Les bonnes pratiques de dispensation, applicables depuis le 1er février 2017, rappellent aussi la nécessité de vérifier l’ordonnance, la sécurisation éventuelle et le bon usage du traitement. Les données professionnelles diffusées par Egora en 2023 et les rubriques pratiques de Vidal mises à jour en 2021 confirment cette lecture stricte des obligations. Pour aller plus loin, il faut distinguer les refus justifiés des refus abusifs.
Dans quels cas le refus de délivrance est-il justifié ?
Le refus repose d’abord sur des motifs légaux et des motifs sanitaires. Les cas les plus fréquents concernent une ordonnance falsifiée, périmée, incomplète, non conforme aux règles de prescription, ou un traitement qui présente un risque particulier au vu du dossier pharmaceutique et des interactions détectées. Pour aller plus loin, chaque catégorie mérite un examen séparé.
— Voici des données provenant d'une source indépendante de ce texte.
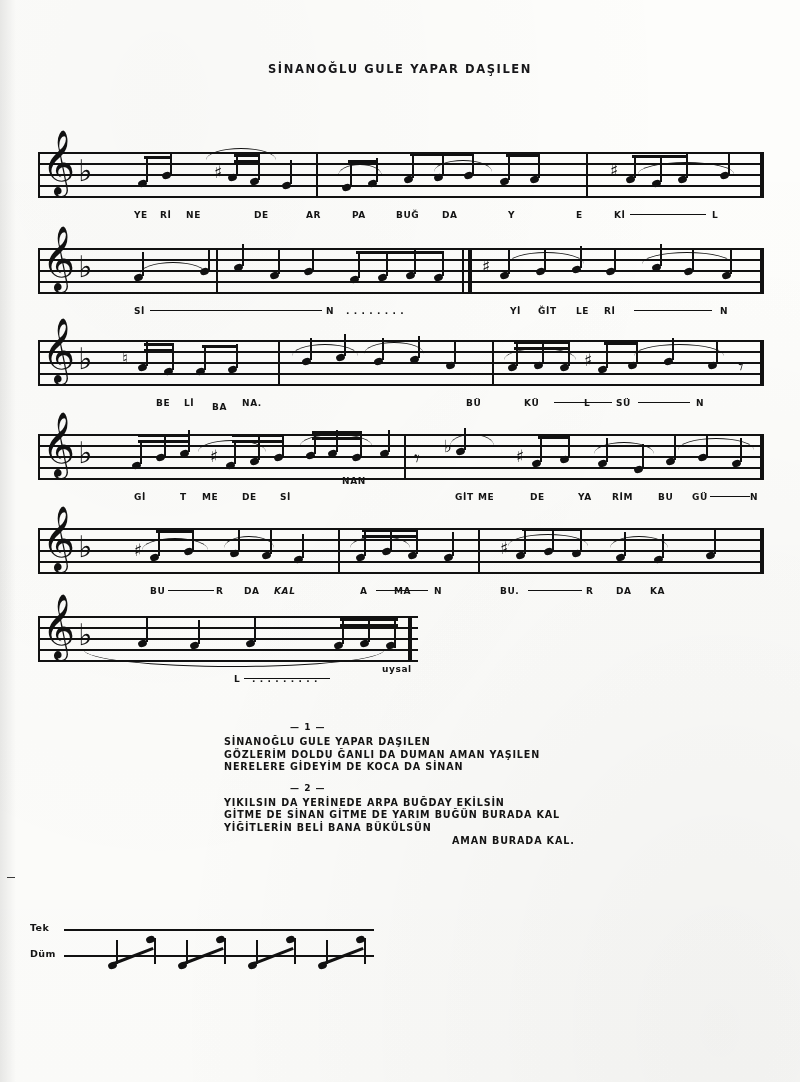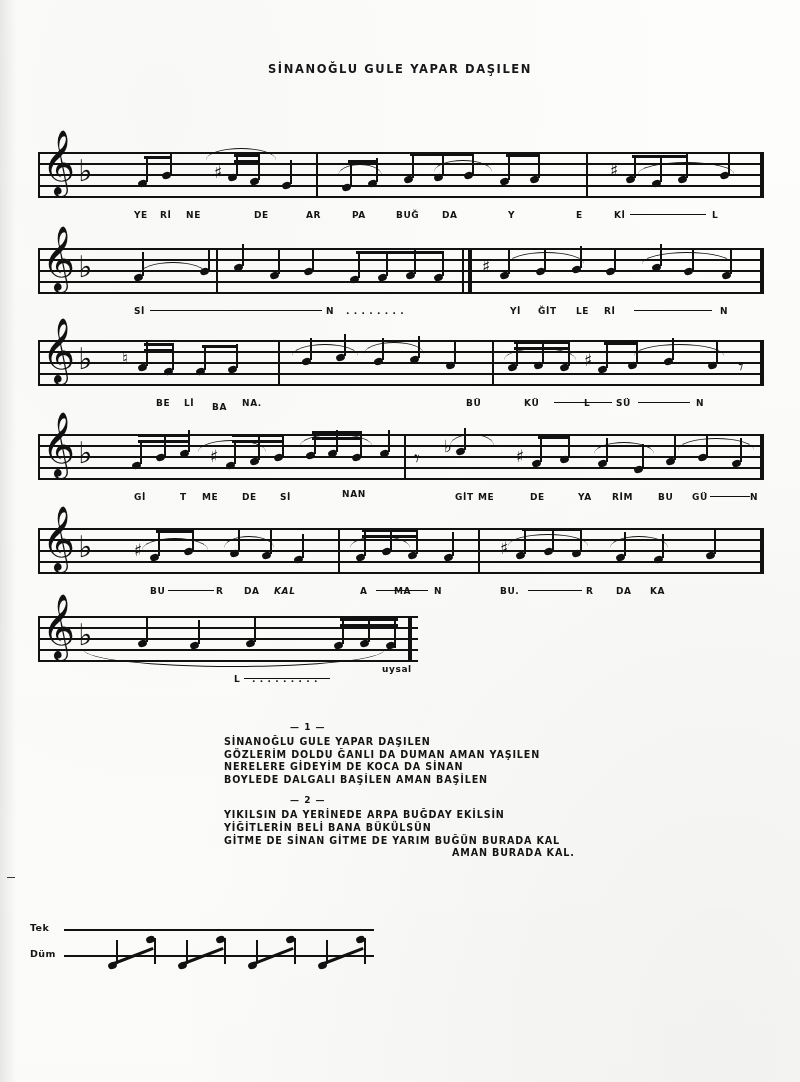--- a/index.html
+++ b/index.html
@@ -576,7 +576,7 @@
     <div class="lyric" style="left:164px;top:68px;">ME</div>
     <div class="lyric" style="left:204px;top:68px;">DE</div>
     <div class="lyric" style="left:242px;top:68px;">Sİ</div>
-    <div class="lyric" style="left:304px;top:65px;">NAN</div>
+    <div class="lyric" style="left:304px;top:52px;">NAN</div>
     <div class="lyric" style="left:384px;top:68px;padding-left:33px;">GİT</div>
     <div class="lyric" style="left:440px;top:68px;">ME</div>
     <div class="lyric" style="left:492px;top:68px;">DE</div>

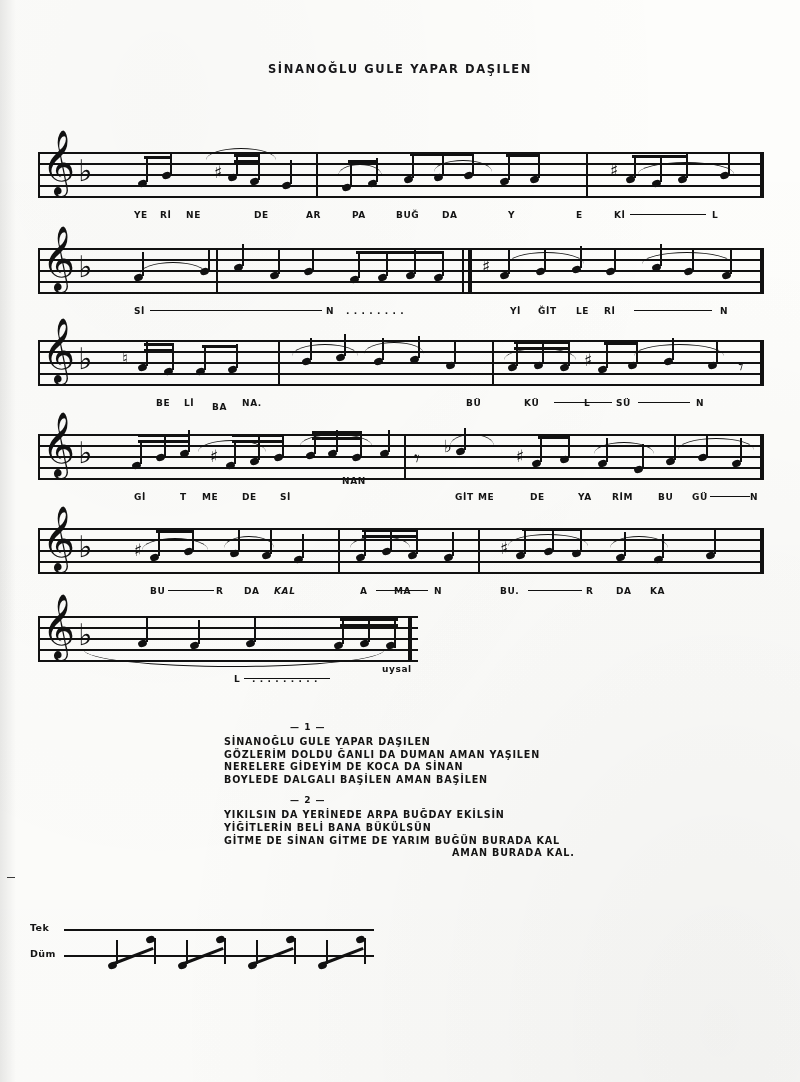--- a/index.html
+++ b/index.html
@@ -709,7 +709,6 @@
     <div class="verse-line">SİNANOĞLU GULE YAPAR DAŞILEN</div>
     <div class="verse-line">GÖZLERİM DOLDU ĞANLI DA DUMAN AMAN YAŞILEN</div>
     <div class="verse-line">NERELERE GİDEYİM DE KOCA DA SİNAN</div>
-    <div class="verse-line">BOYLEDE DALGALI BAŞİLEN AMAN BAŞİLEN</div>
 
     <div class="verse-gap"></div>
Ordonnance falsifiée, périmée ou non conforme

Une ordonnance falsifiée peut justifier un refus immédiat. Le pharmacien doit aussi vérifier la date, la durée du traitement, la présence des mentions obligatoires et la conformité au cadre du médicament prescrit. L’original du document reste exigé pour la délivrance, ce qui exclut en principe une simple copie lorsqu’aucun dispositif dérogatoire ne s’applique.
Le cadre européen a renforcé la sécurisation du circuit du médicament avec la directive 2011/62/UE et le règlement délégué 2016/161, relayés en droit français par plusieurs textes, dont l’ordonnance de 2012 et les décrets de 2012, 2018 et 2019. Ces références visent surtout les médicaments falsifiés, mais elles renforcent aussi l’exigence de contrôle à l’officine. Pour aller plus loin, il faut ensuite regarder le risque pour la santé du patient.
Risque pour la santé du patient après analyse pharmaceutique
L’analyse pharmaceutique permet de détecter des interactions médicamenteuses, des erreurs de posologie, une contre-indication, une durée de traitement incohérente ou un cumul de prescriptions à risque. L’article R.4235-48 fait de cette analyse une composante de la dispensation, et non une option laissée à l’appréciation du professionnel.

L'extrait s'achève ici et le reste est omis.